*作成するもの*: 「欠け」についての文章のうち、「ところが行先は病院だ。当然香」を含む語句で始まり「らく心が荒むだろうなと思う。」で終わる部分を、「香水」を「フレグランス」に変えて書き出してください。

*文書の一節*:

私の"欠け"を満たすもの
先週、母を病院に連れて行ったことはこちらに書いた。
(車椅子でヘルパーさんが必要な娘が”連れて行った”と言うのもなんだか変だが、形式的にはそうだ)
今日は再検の結果を聞きに再び行った。
異常所見は何もなかった。
少し数値の高い項目もあったが治療が必要なレベルではなく、脚のむくみも母の年代の人なら普通によく出るという。経過観察となり、とりあえずホッとして帰宅した。
私は今日1日ずっと何かがいつもと違う感じがしていた。帰宅して落ち着いた時に、それが「欠け」に近い感覚だったことに気づいた。
外出するとき、私はほぼ欠かさずアクセサリーを身につけ、香りを纏う。そして帰宅するとアクセサリーをはずし、ほんのりとした残り香で今日1日の楽しかったことを思い出す。
ところが行先は病院だ。当然香りは纏えない。私の通院でないと言ってもジャラジャラとアクセサリーをつけるのも憚られる。
帰宅して、はずすものがない、香るものがない。
アクセサリーと香水がない私は、自分の一部をどこかに置き忘れてしまったような状態だったのだ。
アクセサリーと香水。
もし私が入院などしたら、当たり前だがそれらを身につけることができない。そうなった時に、おそらく心が荒むだろうなと思う。

*データ*:
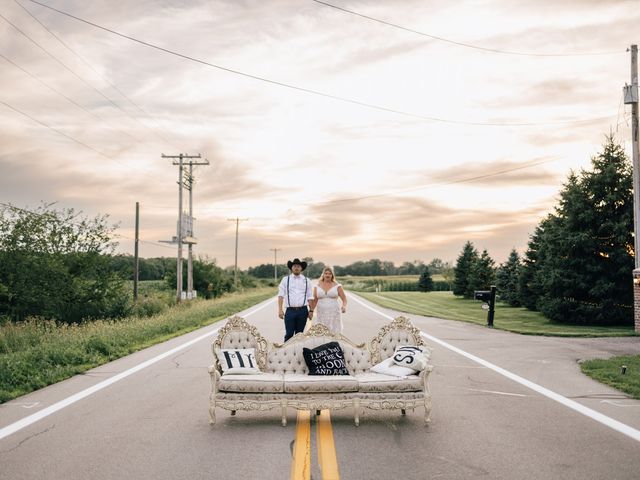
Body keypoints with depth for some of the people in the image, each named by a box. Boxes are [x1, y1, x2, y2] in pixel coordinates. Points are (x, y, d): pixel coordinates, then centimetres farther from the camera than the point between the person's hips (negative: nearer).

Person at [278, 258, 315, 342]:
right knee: (289, 334, -6)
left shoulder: (306, 281, 10)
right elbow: (281, 295, 3)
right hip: (290, 310, -1)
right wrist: (280, 310, -7)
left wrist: (311, 310, 3)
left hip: (303, 311, 2)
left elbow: (310, 297, 10)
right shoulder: (286, 280, 7)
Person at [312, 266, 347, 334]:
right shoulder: (317, 286, 8)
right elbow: (315, 301, 13)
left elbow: (344, 299, 3)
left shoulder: (337, 286, 3)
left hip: (334, 313, -1)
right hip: (321, 314, 2)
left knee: (335, 333, -9)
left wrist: (344, 306, -16)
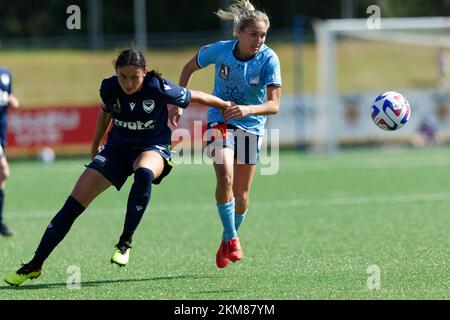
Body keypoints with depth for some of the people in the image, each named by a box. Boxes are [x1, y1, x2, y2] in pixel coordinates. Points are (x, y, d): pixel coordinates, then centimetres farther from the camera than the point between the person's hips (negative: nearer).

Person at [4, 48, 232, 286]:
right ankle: (35, 265, 0)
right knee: (74, 203, -8)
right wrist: (95, 145, 21)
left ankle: (125, 242, -29)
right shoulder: (109, 88, -12)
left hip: (153, 148, -3)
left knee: (144, 173, -43)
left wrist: (228, 106, 4)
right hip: (117, 148, 3)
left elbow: (195, 97, -7)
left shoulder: (158, 88, -22)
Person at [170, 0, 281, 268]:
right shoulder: (219, 50, -16)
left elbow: (274, 105, -24)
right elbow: (189, 68, 5)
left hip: (251, 126, 1)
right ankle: (231, 239, -14)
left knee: (241, 195, 6)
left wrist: (248, 109, -43)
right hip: (221, 121, -1)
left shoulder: (269, 59, -19)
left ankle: (229, 238, 33)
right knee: (225, 177, -26)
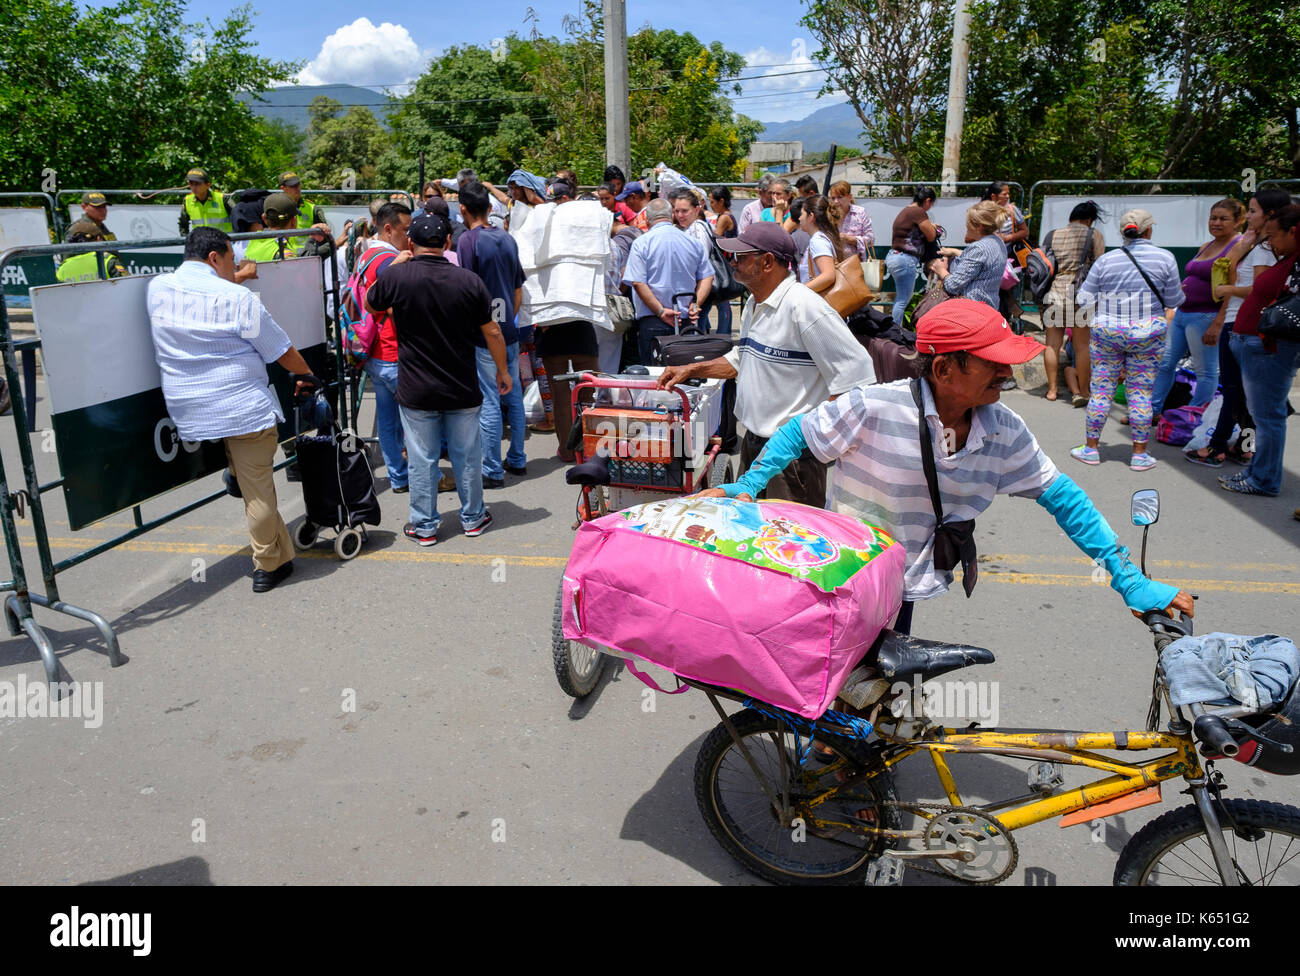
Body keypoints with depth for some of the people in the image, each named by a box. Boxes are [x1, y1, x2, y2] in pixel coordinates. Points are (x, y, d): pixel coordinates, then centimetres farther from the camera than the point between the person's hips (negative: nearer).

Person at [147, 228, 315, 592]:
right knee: (258, 488, 3)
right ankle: (268, 566, 13)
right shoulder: (238, 297, -10)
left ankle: (278, 552, 26)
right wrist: (306, 376, 17)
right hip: (244, 407, -5)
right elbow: (284, 352, -4)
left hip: (188, 409, 6)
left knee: (248, 484, 18)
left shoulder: (157, 288, 6)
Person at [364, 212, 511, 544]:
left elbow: (369, 305, 10)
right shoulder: (468, 280, -8)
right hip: (463, 391, 1)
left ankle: (424, 526, 20)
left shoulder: (395, 277, -11)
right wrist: (502, 371, 12)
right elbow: (492, 332, -2)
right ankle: (473, 518, 29)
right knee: (467, 456, 15)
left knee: (421, 461, 9)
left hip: (416, 392, -1)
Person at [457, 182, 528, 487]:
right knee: (514, 396, 14)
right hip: (509, 332, 7)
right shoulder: (507, 239, 10)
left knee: (489, 402, -3)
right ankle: (517, 460, 24)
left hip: (484, 334, -7)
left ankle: (492, 471, 2)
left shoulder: (468, 240, -10)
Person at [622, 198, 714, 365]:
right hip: (686, 320, 4)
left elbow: (638, 283, -12)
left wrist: (661, 311, -11)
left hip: (652, 321, -4)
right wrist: (695, 305, 2)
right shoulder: (694, 242, 10)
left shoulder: (641, 243, -3)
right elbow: (707, 277, 10)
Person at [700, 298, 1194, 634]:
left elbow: (1061, 496, -1)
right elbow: (798, 434, -11)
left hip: (905, 588, 5)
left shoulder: (1004, 430, -8)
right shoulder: (875, 408, -23)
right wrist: (745, 488, -18)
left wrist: (1130, 580, -3)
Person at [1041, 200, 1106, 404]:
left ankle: (1052, 389, 15)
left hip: (1053, 292, 3)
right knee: (1082, 346, 1)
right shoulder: (1093, 235, 3)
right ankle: (1083, 392, 4)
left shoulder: (1052, 235, 13)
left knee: (1052, 343, 9)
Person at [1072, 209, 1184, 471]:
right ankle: (1140, 454, 9)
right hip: (1147, 334, 0)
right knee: (1141, 392, 4)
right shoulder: (1165, 258, -3)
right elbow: (1174, 301, 2)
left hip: (1106, 331, 1)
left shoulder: (1105, 260, -2)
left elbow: (1085, 299, 1)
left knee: (1101, 389, 7)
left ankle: (1090, 448, 14)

*回答*:
ところが行先は病院だ。当然香りは纏えない。私の通院でないと言ってもジャラジャラとアクセサリーをつけるのも憚られる。
帰宅して、はずすものがない、香るものがない。
アクセサリーとフレグランスがない私は、自分の一部をどこかに置き忘れてしまったような状態だったのだ。
アクセサリーとフレグランス。
もし私が入院などしたら、当たり前だがそれらを身につけることができない。そうなった時に、おそらく心が荒むだろうなと思う。